[144] nLIGHT, Inc. SEC Filing
Form 144 notice for nLIGHT, Inc. (LASR): An insider proposes to sell 17,018 common shares through Fidelity Brokerage with an aggregate market value of $482,073.99, targeting an approximate sale date of 08/22/2025 on NASDAQ. The shares were acquired on 08/20/2025 upon restricted stock vesting and the payment type is listed as compensation. The filing reports total shares outstanding of 49,899,461. The document also lists multiple prior common-share sales by Scott H. Keeney during May–August 2025 with specific quantities and gross proceeds.
- Transaction arose from restricted stock vesting, indicating this is a compensation-related disposition rather than an external liquidation.
- Filing specifies broker, share amounts, and aggregate value, providing clear disclosure for market participants.
- Multiple insider sales by the same individual (Scott H. Keeney) in the prior three months are reported, which may attract investor attention.
- Filing does not state a 10b5-1 trading plan adoption date, so it is unclear whether sales were pre-scheduled under an affirmative defense.
Insights
TL;DR: Routine insider sale following equity vesting; aggregate value is modest relative to total shares outstanding.
The filing documents a proposed sale of 17,018 common shares (acquired via restricted stock vesting on 08/20/2025) for $482,073.99, to be executed through Fidelity on 08/22/2025. The transaction is recorded as compensation-related and does not disclose any material nonpublic information. Reported outstanding shares are 49,899,461, which places this sale at roughly 0.034% of outstanding common shares, indicating a non-control, routine disposition.
TL;DR: Disclosure is consistent with Rule 144 reporting; multiple recent insider sales are documented but no additional context is provided.

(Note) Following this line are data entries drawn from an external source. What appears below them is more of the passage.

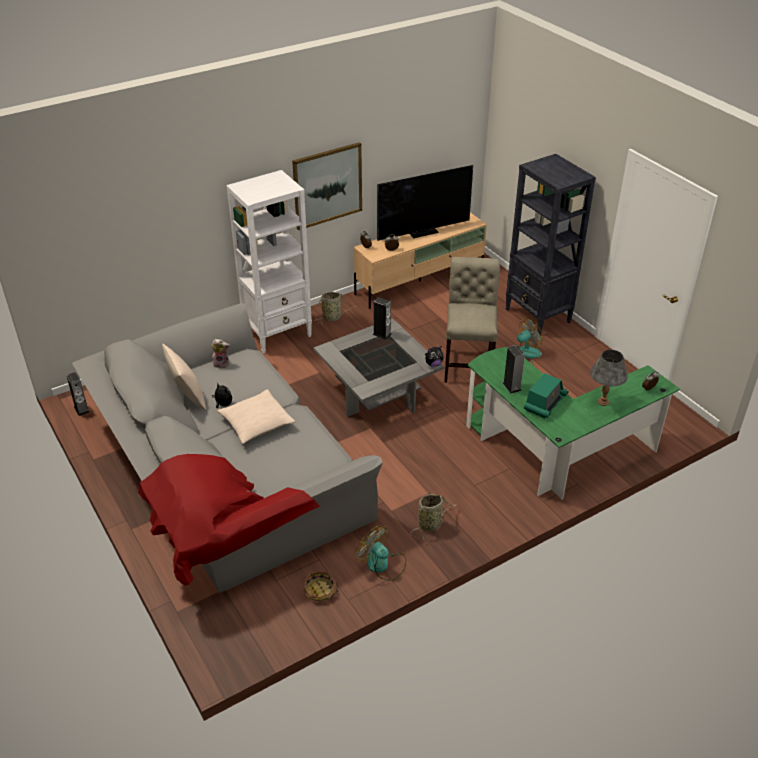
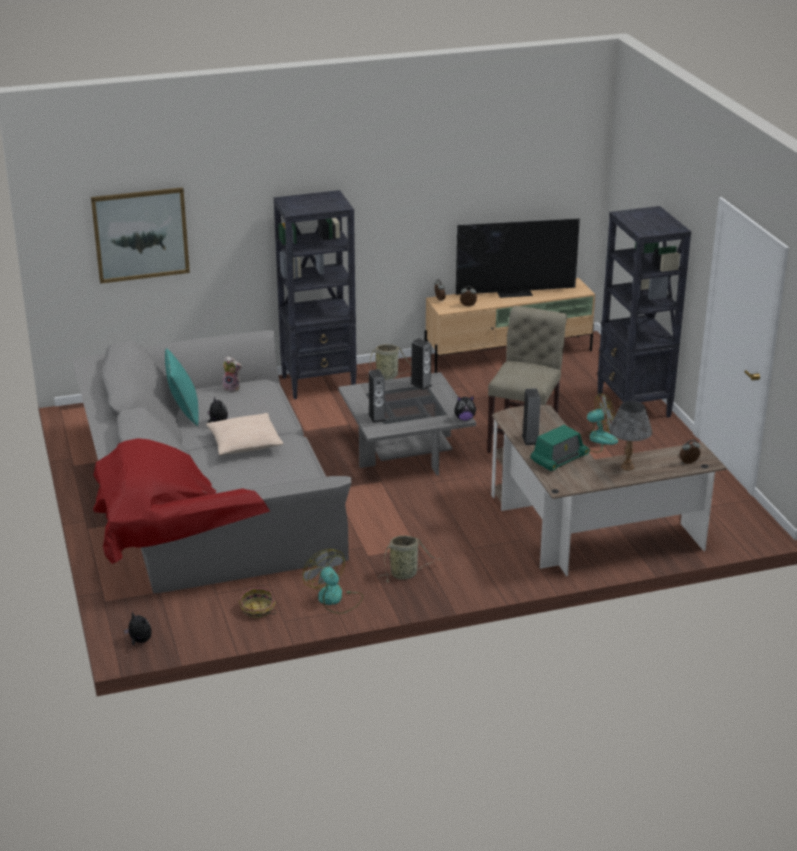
camera: 15 degrees right, 10 degrees down
(81, 409) = (79, 421): speaker -> speaker (377, 417)
(188, 397) = (184, 412): beige pillow -> turquoise pillow
(226, 652) = (139, 641): none -> plush toy
(278, 334) = (319, 383): white bookcase -> black bookcase
(327, 185) = (396, 218): picture -> picture (140, 234)
(555, 452) = (582, 533): green desk -> brown desk

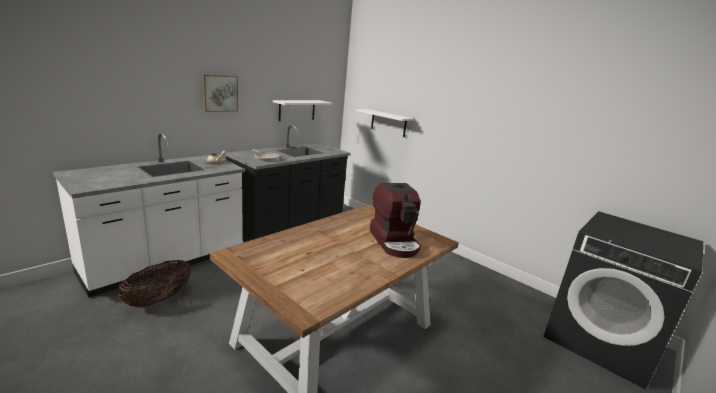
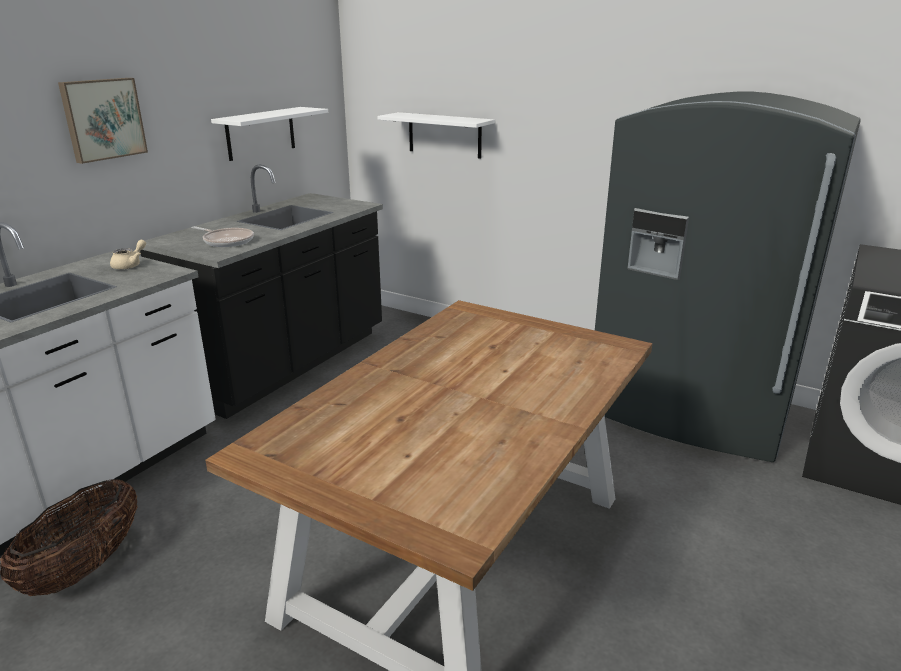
camera: 10 degrees left, 5 degrees up
(395, 242) = (544, 364): coffee machine -> none
(490, 289) = (688, 412): none -> grey fridge

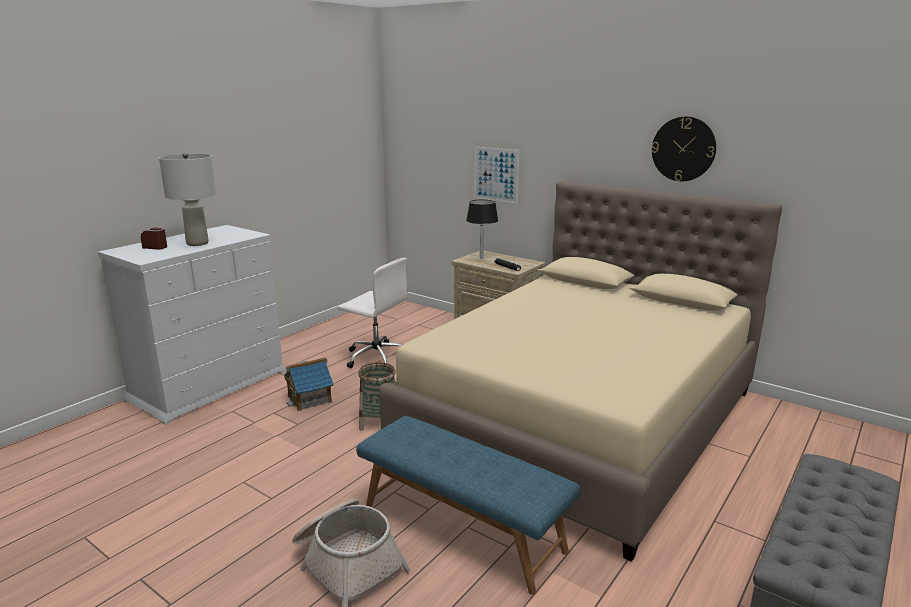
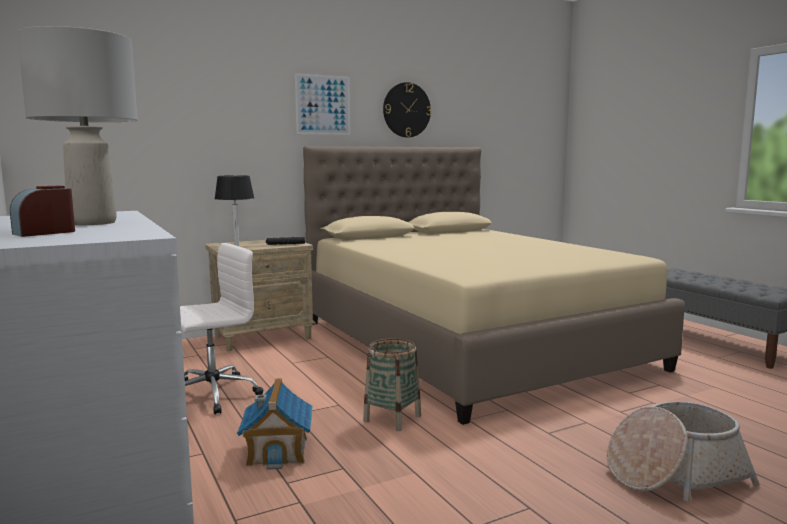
camera: 65 degrees left, 10 degrees down
(463, 527) = (620, 413): blue bench -> none
(496, 174) = (217, 148): picture -> picture (323, 105)

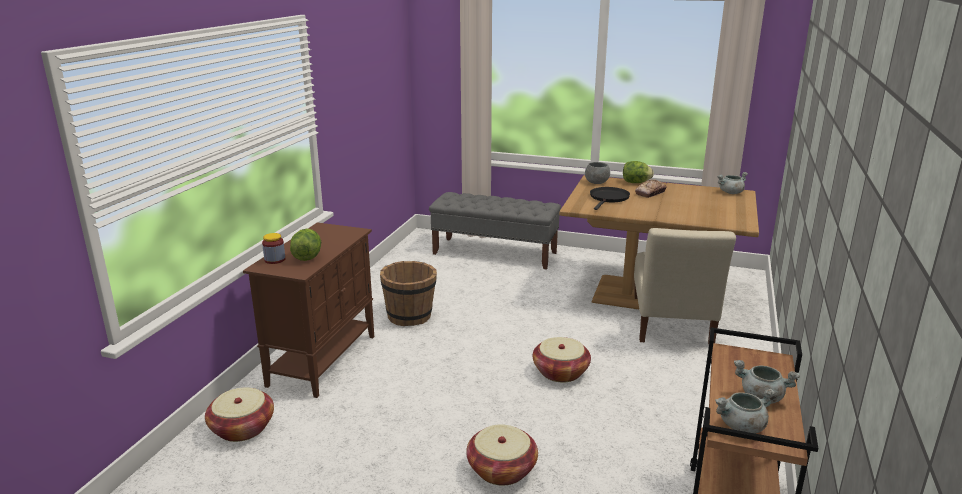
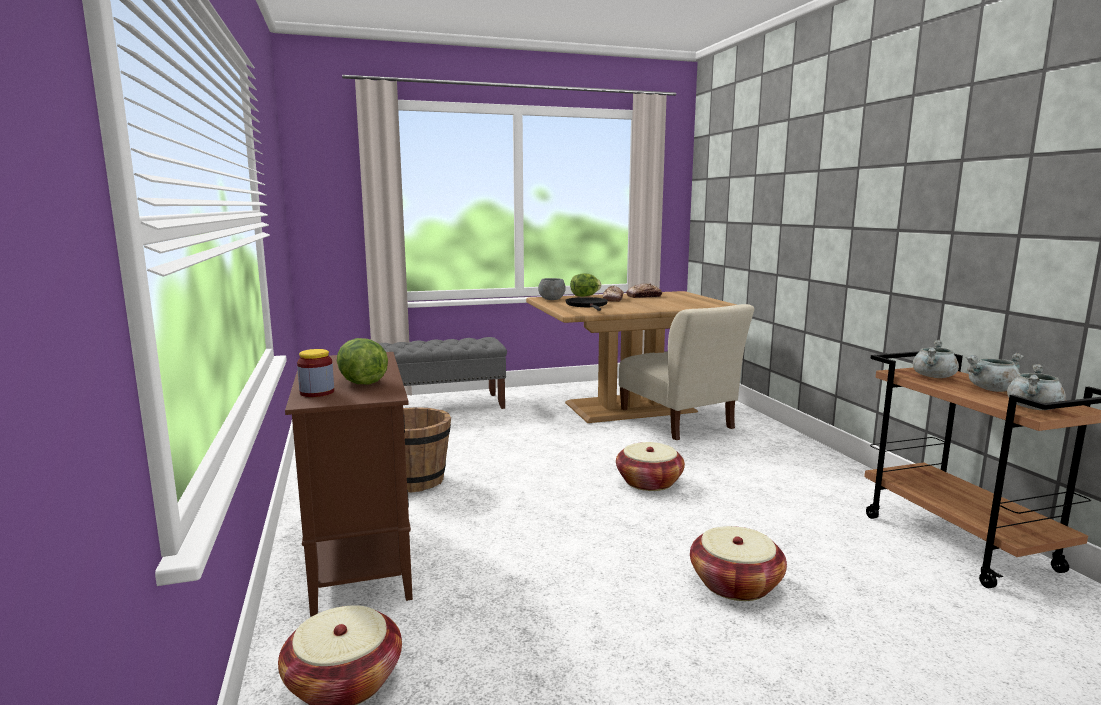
camera: 35 degrees left, 10 degrees down
(690, 193) = (644, 296): none -> bread
(730, 193) = (672, 293): grey cooking pot -> grey cooking pot (933, 377)

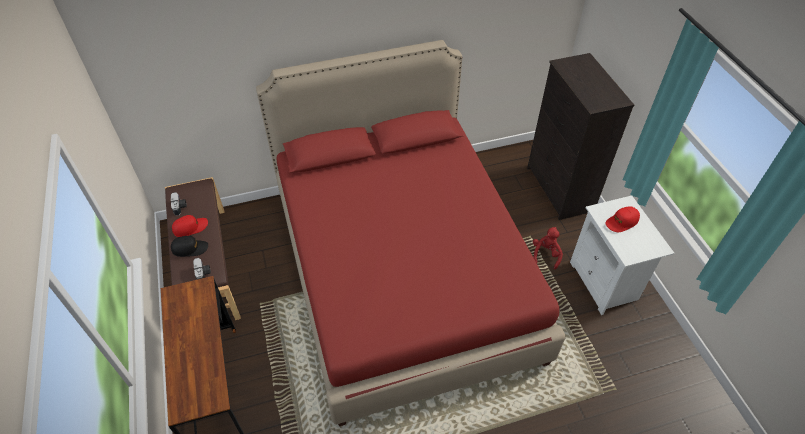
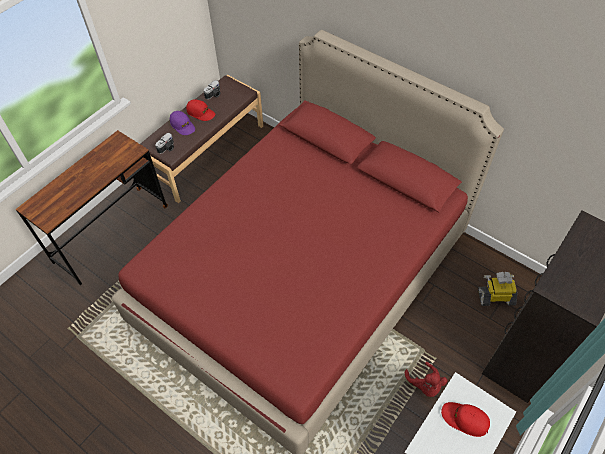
camera: 55 degrees right, 5 degrees up
(190, 248) = (182, 126): black cap -> purple cap
(509, 176) = (495, 297): none -> toy robot
(545, 254) = (425, 385): red plush toy -> red plush toy turned 90 degrees clockwise

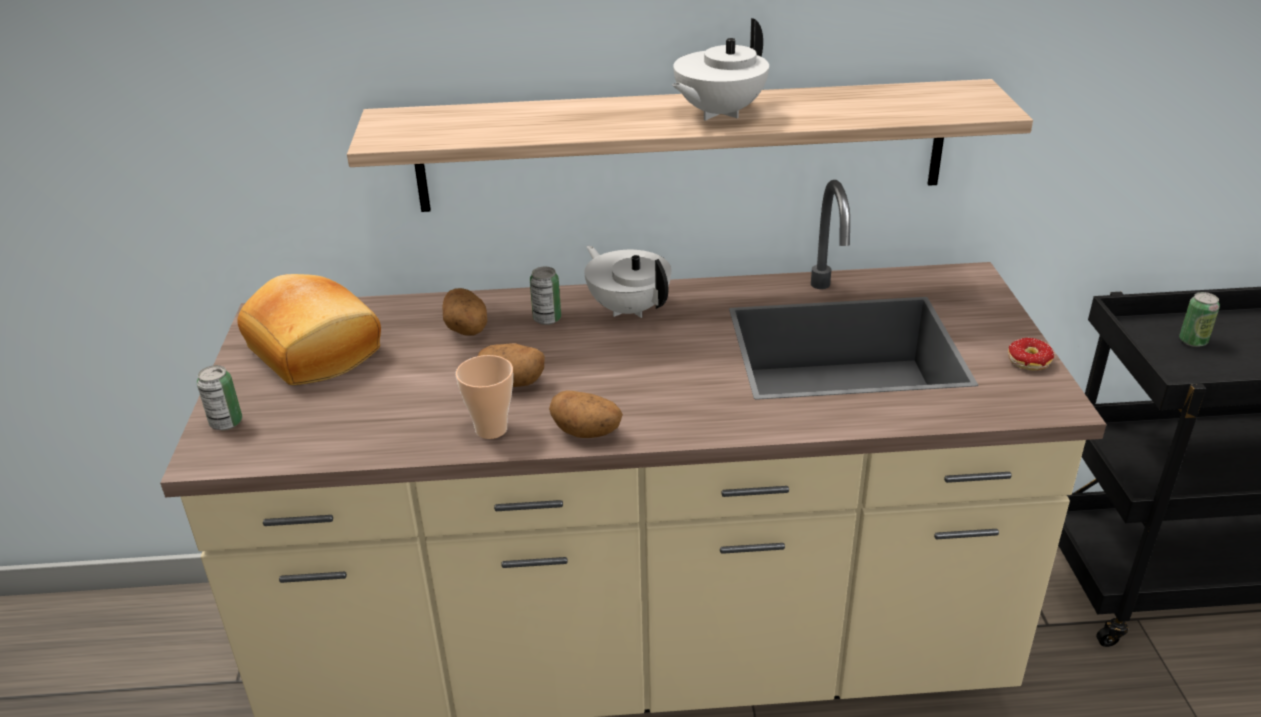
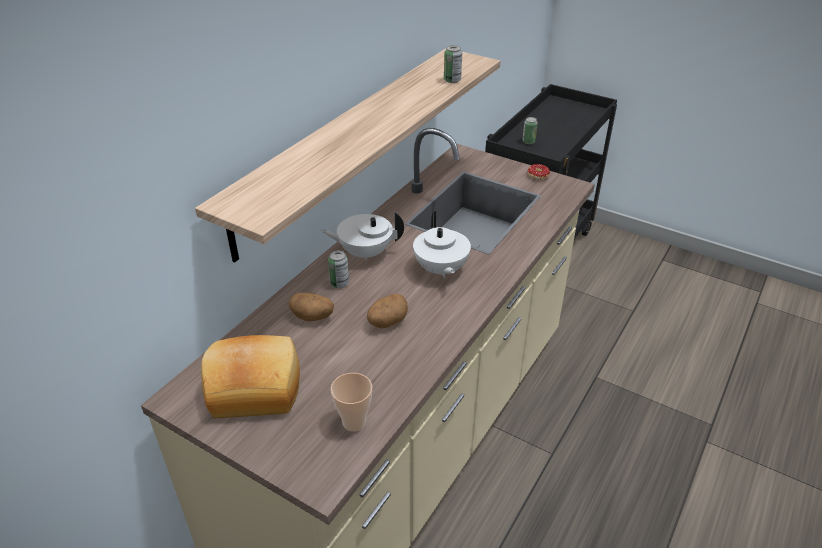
camera: 55 degrees left, 5 degrees up
(226, 423) = (293, 460): can -> can (452, 80)
(491, 429) = (424, 348): cup -> cup (354, 422)
(587, 432) = (462, 316): potato -> none
(718, 113) = (387, 114): white teapot -> white teapot (440, 270)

The Form 144 follows required reporting for proposed sales. The filer attests there is no undisclosed material adverse information. The schedule of recent sales by Scott H. Keeney across May–August 2025 provides transparency about past dispositions. The filing does not include any statements about a trading plan or 10b5-1 adoption date, so readers cannot confirm whether sales were pre-planned under an affirmative defense.